■ **Written tasks**
**a)** Reproduce the part of the bike thread that opens with the words containing "Thanks! I wish" and closes with "gruppo and wheels.".
**b)** In the rows, substitute "site" for "locality" in the part that opens with the line containing "determined by: Dorr, L." and closes with the line containing "locality: Cave Canyon", both lines included. Return only those lines, with everything else left unchanged.

Start of Text

# CLX Bike Porn



## tschramm (May 13, 2007)

I have been working on this for a little while and was finally able to get fitted and pick it up!
Specs:
Frame- Colnago CLX
Gruppo- Campagnolo Chourus
Wheels- Campagnolo Zonda
Pedals- Look Keo Sprint
Seat- Selle Italia Gel Flow
Stem and Handlebars- FSA
Tires- Gommitalia Calypso K

As pictured with pedals it weighed in at 17' 8"!
It rides smooth as butter  and accelerates like a scalded jack-rabbit :devil:


----------



## campagnoloneutron (Sep 15, 2005)

*Nice build!*

Looks like a real nice build... good work. When looking at your set-up, the fit looks like it is correct and has a good balance too. Your choice of components works well with the color scheme too. Overall an excellent final result. I liked the shot of your bike at the workbench best as I could snoop through your tools and extra parts... 

Enjoy!


----------



## carbon13 (Dec 23, 2007)

Bike porn yes, your bike is "indecent" in a good way.
Very nice.


----------



## tschramm (May 13, 2007)

campagnoloneutron said:


> Looks like a real nice build... good work. When looking at your set-up, the fit looks like it is correct and has a good balance too. Your choice of components works well with the color scheme too. Overall an excellent final result. I liked the shot of your bike at the workbench best as I could snoop through your tools and extra parts...
> 
> Enjoy!


Thanks! I wish those were my tools, but that is the workbench at Bikeworks in Brandon FL! Great guys and very helpfull with the parts selection, build, and setup. :thumbsup:
This is my first bike with Campy, and I really like the ergonomics and asthetics of the gruppo and wheels.


----------

End of Text
Start of Records for this exercise

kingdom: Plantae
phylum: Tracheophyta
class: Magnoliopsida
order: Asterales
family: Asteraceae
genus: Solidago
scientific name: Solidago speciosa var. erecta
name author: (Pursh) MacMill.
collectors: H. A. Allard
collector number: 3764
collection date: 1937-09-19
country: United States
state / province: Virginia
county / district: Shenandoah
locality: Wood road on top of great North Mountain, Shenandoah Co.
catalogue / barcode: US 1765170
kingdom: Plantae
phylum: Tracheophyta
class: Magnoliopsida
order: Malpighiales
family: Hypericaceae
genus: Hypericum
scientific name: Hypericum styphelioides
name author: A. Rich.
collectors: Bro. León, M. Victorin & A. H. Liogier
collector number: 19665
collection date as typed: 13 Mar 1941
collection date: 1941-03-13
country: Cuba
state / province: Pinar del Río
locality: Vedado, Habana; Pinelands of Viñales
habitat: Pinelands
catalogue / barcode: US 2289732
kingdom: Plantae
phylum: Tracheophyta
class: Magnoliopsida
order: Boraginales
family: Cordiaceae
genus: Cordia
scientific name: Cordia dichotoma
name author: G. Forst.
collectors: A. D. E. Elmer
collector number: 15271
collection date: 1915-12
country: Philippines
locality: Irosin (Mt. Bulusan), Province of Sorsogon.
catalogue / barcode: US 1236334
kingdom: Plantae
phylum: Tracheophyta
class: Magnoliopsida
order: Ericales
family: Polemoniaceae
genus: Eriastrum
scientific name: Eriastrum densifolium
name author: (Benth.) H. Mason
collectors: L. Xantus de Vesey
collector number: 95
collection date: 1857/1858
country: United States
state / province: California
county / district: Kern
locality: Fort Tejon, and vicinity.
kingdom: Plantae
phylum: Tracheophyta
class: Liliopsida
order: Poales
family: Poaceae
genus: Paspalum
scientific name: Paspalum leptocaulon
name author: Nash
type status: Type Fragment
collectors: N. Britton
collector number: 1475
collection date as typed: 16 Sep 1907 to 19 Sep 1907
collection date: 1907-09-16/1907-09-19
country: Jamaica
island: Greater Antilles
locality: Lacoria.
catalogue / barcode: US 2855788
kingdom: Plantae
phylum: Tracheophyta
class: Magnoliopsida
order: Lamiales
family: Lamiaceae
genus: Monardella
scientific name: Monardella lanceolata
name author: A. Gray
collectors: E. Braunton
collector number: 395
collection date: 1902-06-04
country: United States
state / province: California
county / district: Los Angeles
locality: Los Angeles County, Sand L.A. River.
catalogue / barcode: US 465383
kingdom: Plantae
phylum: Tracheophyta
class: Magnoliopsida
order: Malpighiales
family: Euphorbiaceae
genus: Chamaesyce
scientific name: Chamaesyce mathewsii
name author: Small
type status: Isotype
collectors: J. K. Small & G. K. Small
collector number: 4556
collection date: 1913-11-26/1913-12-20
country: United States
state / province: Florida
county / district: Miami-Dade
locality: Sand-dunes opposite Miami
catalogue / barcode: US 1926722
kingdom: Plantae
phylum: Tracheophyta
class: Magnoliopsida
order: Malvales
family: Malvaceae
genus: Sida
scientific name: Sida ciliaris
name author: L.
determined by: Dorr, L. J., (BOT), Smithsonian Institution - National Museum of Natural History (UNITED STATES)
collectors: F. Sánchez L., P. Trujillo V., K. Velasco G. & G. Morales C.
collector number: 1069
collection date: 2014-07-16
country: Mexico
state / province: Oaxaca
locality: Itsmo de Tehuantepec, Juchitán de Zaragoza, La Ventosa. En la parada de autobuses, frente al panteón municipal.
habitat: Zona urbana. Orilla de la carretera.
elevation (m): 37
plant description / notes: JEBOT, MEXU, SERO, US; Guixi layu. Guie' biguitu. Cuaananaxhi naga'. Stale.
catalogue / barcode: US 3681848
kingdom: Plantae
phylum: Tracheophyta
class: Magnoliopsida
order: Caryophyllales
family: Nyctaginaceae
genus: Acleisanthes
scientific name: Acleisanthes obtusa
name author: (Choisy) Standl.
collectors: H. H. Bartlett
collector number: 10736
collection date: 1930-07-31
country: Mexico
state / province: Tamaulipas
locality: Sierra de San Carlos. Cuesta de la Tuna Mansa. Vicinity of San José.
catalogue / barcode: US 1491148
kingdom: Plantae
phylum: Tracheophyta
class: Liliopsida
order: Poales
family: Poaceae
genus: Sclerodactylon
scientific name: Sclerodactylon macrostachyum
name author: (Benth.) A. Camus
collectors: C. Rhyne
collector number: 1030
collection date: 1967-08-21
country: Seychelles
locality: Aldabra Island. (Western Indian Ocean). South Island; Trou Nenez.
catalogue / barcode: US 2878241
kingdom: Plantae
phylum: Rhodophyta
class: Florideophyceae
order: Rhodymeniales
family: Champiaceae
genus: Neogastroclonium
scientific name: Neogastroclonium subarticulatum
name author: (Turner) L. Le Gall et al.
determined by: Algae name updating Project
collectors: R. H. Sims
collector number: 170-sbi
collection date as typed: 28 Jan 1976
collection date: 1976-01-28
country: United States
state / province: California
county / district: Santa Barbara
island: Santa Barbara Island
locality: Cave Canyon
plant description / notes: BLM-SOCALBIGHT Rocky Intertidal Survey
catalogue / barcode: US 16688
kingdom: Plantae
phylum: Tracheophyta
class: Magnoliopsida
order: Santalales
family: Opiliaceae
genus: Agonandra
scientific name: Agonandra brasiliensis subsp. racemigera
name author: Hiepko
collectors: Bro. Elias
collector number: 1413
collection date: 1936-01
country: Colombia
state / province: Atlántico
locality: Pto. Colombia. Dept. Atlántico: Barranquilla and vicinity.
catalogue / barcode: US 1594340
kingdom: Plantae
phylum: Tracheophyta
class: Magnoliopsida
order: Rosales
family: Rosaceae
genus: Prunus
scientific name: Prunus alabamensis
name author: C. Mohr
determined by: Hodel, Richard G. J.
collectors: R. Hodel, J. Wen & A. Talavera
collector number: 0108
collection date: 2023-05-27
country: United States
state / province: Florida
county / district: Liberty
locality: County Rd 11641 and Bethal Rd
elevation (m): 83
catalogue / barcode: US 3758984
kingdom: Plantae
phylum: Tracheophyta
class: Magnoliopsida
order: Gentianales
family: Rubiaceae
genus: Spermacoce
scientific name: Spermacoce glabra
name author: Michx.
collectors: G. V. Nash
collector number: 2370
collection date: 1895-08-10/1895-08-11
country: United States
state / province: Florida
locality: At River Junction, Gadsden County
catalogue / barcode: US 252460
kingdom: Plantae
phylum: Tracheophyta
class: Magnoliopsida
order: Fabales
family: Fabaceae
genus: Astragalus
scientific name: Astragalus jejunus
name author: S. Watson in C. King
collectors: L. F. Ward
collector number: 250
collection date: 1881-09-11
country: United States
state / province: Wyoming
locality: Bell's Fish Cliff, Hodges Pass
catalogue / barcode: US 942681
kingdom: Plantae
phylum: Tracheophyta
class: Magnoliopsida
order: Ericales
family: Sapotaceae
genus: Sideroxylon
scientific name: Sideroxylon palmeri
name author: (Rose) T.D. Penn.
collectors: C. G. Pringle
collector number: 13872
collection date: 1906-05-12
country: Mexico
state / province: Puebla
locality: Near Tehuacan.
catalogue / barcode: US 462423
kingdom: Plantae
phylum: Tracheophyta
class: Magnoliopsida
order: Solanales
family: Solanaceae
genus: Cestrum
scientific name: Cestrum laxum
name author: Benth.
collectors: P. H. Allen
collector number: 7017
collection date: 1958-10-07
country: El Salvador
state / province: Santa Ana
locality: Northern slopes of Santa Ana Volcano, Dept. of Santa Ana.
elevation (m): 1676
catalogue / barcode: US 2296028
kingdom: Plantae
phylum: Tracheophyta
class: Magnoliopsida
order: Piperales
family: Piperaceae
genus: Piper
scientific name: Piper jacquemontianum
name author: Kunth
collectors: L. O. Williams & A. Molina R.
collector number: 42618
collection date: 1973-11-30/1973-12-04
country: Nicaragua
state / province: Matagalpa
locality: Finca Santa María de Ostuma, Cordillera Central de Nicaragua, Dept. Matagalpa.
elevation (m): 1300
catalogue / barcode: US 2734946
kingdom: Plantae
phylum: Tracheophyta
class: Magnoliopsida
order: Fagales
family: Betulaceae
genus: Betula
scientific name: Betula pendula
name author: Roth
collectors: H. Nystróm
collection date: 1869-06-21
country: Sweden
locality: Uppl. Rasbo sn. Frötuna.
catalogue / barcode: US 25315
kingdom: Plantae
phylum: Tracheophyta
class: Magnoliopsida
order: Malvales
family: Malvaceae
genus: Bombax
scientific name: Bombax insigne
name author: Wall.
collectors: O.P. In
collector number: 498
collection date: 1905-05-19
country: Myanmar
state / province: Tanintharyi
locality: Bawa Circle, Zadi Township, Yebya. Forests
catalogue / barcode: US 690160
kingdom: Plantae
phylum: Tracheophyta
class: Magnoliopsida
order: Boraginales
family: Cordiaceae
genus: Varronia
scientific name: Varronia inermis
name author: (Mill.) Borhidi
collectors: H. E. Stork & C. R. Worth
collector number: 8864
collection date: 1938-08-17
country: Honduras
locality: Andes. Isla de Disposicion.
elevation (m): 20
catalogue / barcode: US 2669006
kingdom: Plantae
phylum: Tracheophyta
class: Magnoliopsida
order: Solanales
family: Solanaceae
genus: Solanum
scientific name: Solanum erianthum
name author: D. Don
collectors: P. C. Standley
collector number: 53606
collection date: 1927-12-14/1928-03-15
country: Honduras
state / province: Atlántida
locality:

End of Records for this exercise

■ **Replies**
**a)**
Thanks! I wish those were my tools, but that is the workbench at Bikeworks in Brandon FL! Great guys and very helpfull with the parts selection, build, and setup. :thumbsup:
This is my first bike with Campy, and I really like the ergonomics and asthetics of the gruppo and wheels.

**b)**
determined by: Dorr, L. J., (BOT), Smithsonian Institution - National Museum of Natural History (UNITED STATES)
collectors: F. Sánchez L., P. Trujillo V., K. Velasco G. & G. Morales C.
collector number: 1069
collection date: 2014-07-16
country: Mexico
state / province: Oaxaca
site: Itsmo de Tehuantepec, Juchitán de Zaragoza, La Ventosa. En la parada de autobuses, frente al panteón municipal.
habitat: Zona urbana. Orilla de la carretera.
elevation (m): 37
plant description / notes: JEBOT, MEXU, SERO, US; Guixi layu. Guie' biguitu. Cuaananaxhi naga'. Stale.
catalogue / barcode: US 3681848
kingdom: Plantae
phylum: Tracheophyta
class: Magnoliopsida
order: Caryophyllales
family: Nyctaginaceae
genus: Acleisanthes
scientific name: Acleisanthes obtusa
name author: (Choisy) Standl.
collectors: H. H. Bartlett
collector number: 10736
collection date: 1930-07-31
country: Mexico
state / province: Tamaulipas
site: Sierra de San Carlos. Cuesta de la Tuna Mansa. Vicinity of San José.
catalogue / barcode: US 1491148
kingdom: Plantae
phylum: Tracheophyta
class: Liliopsida
order: Poales
family: Poaceae
genus: Sclerodactylon
scientific name: Sclerodactylon macrostachyum
name author: (Benth.) A. Camus
collectors: C. Rhyne
collector number: 1030
collection date: 1967-08-21
country: Seychelles
site: Aldabra Island. (Western Indian Ocean). South Island; Trou Nenez.
catalogue / barcode: US 2878241
kingdom: Plantae
phylum: Rhodophyta
class: Florideophyceae
order: Rhodymeniales
family: Champiaceae
genus: Neogastroclonium
scientific name: Neogastroclonium subarticulatum
name author: (Turner) L. Le Gall et al.
determined by: Algae name updating Project
collectors: R. H. Sims
collector number: 170-sbi
collection date as typed: 28 Jan 1976
collection date: 1976-01-28
country: United States
state / province: California
county / district: Santa Barbara
island: Santa Barbara Island
site: Cave Canyon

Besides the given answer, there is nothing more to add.